**Material provided:**

■ ■ ■ ■

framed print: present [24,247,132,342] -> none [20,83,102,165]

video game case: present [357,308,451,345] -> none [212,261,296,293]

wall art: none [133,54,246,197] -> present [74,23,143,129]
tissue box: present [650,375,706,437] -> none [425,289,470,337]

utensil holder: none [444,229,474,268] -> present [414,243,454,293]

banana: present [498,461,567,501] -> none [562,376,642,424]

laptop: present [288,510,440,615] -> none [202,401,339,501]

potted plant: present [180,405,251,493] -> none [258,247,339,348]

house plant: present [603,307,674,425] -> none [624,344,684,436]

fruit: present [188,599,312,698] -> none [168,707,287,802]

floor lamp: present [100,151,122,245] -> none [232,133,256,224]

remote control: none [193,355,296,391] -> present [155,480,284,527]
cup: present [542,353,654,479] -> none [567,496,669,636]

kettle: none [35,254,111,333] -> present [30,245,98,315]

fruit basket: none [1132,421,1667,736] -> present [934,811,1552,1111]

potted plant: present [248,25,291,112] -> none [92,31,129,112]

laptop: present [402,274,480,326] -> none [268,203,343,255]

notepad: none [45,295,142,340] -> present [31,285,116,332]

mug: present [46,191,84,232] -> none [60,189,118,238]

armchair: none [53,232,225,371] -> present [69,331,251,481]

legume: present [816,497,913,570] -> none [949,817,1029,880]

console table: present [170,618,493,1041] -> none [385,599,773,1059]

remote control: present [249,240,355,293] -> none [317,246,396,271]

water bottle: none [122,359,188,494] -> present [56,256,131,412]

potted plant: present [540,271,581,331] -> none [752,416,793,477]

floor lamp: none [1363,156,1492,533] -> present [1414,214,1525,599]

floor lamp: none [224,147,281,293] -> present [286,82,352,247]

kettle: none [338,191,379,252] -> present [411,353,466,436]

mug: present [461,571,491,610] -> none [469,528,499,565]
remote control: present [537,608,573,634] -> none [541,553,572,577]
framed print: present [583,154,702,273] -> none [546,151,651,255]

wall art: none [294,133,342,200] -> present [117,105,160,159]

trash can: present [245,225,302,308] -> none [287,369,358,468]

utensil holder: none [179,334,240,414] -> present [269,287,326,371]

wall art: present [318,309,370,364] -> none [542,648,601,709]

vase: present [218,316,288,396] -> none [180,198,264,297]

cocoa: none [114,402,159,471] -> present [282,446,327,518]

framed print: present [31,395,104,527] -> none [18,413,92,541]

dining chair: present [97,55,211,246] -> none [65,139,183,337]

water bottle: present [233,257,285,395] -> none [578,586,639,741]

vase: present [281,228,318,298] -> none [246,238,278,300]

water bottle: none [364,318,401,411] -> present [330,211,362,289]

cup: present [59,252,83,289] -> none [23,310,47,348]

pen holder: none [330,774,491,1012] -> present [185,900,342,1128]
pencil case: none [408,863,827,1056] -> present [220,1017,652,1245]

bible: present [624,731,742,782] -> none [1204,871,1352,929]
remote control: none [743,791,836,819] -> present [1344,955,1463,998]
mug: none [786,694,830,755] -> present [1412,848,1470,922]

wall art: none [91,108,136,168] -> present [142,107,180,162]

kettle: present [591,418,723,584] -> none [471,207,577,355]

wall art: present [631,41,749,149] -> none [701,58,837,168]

■ ■ ■ ■

**Problem:** Produce a verbatim transcript of the material above.

**Written reply:**
framed print: present [24,247,132,342] -> none [20,83,102,165]

video game case: present [357,308,451,345] -> none [212,261,296,293]

wall art: none [133,54,246,197] -> present [74,23,143,129]
tissue box: present [650,375,706,437] -> none [425,289,470,337]

utensil holder: none [444,229,474,268] -> present [414,243,454,293]

banana: present [498,461,567,501] -> none [562,376,642,424]

laptop: present [288,510,440,615] -> none [202,401,339,501]

potted plant: present [180,405,251,493] -> none [258,247,339,348]

house plant: present [603,307,674,425] -> none [624,344,684,436]

fruit: present [188,599,312,698] -> none [168,707,287,802]

floor lamp: present [100,151,122,245] -> none [232,133,256,224]

remote control: none [193,355,296,391] -> present [155,480,284,527]
cup: present [542,353,654,479] -> none [567,496,669,636]

kettle: none [35,254,111,333] -> present [30,245,98,315]

fruit basket: none [1132,421,1667,736] -> present [934,811,1552,1111]

potted plant: present [248,25,291,112] -> none [92,31,129,112]

laptop: present [402,274,480,326] -> none [268,203,343,255]

notepad: none [45,295,142,340] -> present [31,285,116,332]

mug: present [46,191,84,232] -> none [60,189,118,238]

armchair: none [53,232,225,371] -> present [69,331,251,481]

legume: present [816,497,913,570] -> none [949,817,1029,880]

console table: present [170,618,493,1041] -> none [385,599,773,1059]

remote control: present [249,240,355,293] -> none [317,246,396,271]

water bottle: none [122,359,188,494] -> present [56,256,131,412]

potted plant: present [540,271,581,331] -> none [752,416,793,477]

floor lamp: none [1363,156,1492,533] -> present [1414,214,1525,599]

floor lamp: none [224,147,281,293] -> present [286,82,352,247]

kettle: none [338,191,379,252] -> present [411,353,466,436]

mug: present [461,571,491,610] -> none [469,528,499,565]
remote control: present [537,608,573,634] -> none [541,553,572,577]
framed print: present [583,154,702,273] -> none [546,151,651,255]

wall art: none [294,133,342,200] -> present [117,105,160,159]

trash can: present [245,225,302,308] -> none [287,369,358,468]

utensil holder: none [179,334,240,414] -> present [269,287,326,371]

wall art: present [318,309,370,364] -> none [542,648,601,709]

vase: present [218,316,288,396] -> none [180,198,264,297]

cocoa: none [114,402,159,471] -> present [282,446,327,518]

framed print: present [31,395,104,527] -> none [18,413,92,541]

dining chair: present [97,55,211,246] -> none [65,139,183,337]

water bottle: present [233,257,285,395] -> none [578,586,639,741]

vase: present [281,228,318,298] -> none [246,238,278,300]

water bottle: none [364,318,401,411] -> present [330,211,362,289]

cup: present [59,252,83,289] -> none [23,310,47,348]

pen holder: none [330,774,491,1012] -> present [185,900,342,1128]
pencil case: none [408,863,827,1056] -> present [220,1017,652,1245]

bible: present [624,731,742,782] -> none [1204,871,1352,929]
remote control: none [743,791,836,819] -> present [1344,955,1463,998]
mug: none [786,694,830,755] -> present [1412,848,1470,922]

wall art: none [91,108,136,168] -> present [142,107,180,162]

kettle: present [591,418,723,584] -> none [471,207,577,355]

wall art: present [631,41,749,149] -> none [701,58,837,168]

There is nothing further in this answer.